Kronologi dan Dugaan Kekerasan
Lima warga yang ditahan adalah Rico Agustino, Rival, M. Sahrul, Mukrim, dan M. Geno. Mereka diamankan oleh petugas pengamanan kawasan (MSS) di lorong kampus Desa Labota.
Menurut pihak keluarga, material yang diambil merupakan limbah besi sisa industri yang diklaim diperoleh dari pekerja di dalam kawasan.
Namun, penahanan ini menyisakan luka. Keluarga melaporkan adanya kesulitan akses informasi dan mencuat dugaan penganiayaan terhadap salah satu warga saat berada di pos pengamanan.
Upaya Pembungkaman Pers
Kasus ini semakin panas setelah munculnya upaya intervensi terhadap kerja jurnalistik. Redaksi menerima pesan dari oknum yang mengaku mantan wartawan, meminta berita terkait penahanan tersebut dihapus (take down) dengan iming-iming bantuan pembebasan warga.

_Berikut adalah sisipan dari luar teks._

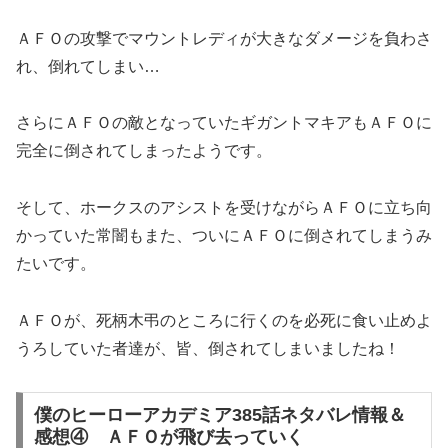
ＡＦＯの攻撃でマウントレディが大きなダメージを負わさ
れ、倒れてしまい…
さらにＡＦＯの敵となっていたギガントマキアもＡＦＯに
完全に倒されてしまったようです。
そして、ホークスのアシストを受けながらＡＦＯに立ち向
かっていた常闇もまた、ついにＡＦＯに倒されてしまうみ
たいです。
ＡＦＯが、死柄木弔のところに行くのを必死に食い止めよ
うろしていた者達が、皆、倒されてしまいましたね！
僕のヒーローアカデミア385話ネタバレ情報＆
感想④ ＡＦＯが飛び去っていく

"Take down beritanya, saya bantu ponakan ta biar dilepas," tulis oknum tersebut dalam pesan singkat.
Tindakan ini dinilai melanggar UU Nomor 40 Tahun 1999 tentang Pers, di mana menghalangi kerja jurnalistik dapat diancam pidana penjara dua tahun atau denda Rp500 juta.
Sentilan Keras Susno Duadji
Ketimpangan hukum di Morowali ini turut mendapat sorotan dari mantan Kabareskrim Polri, Komjen (Purn) Susno Duadji.
Melalui akun media sosialnya, Susno mengkritik tajam PT IMIP yang dianggap kebal hukum meski didera isu pelanggaran besar.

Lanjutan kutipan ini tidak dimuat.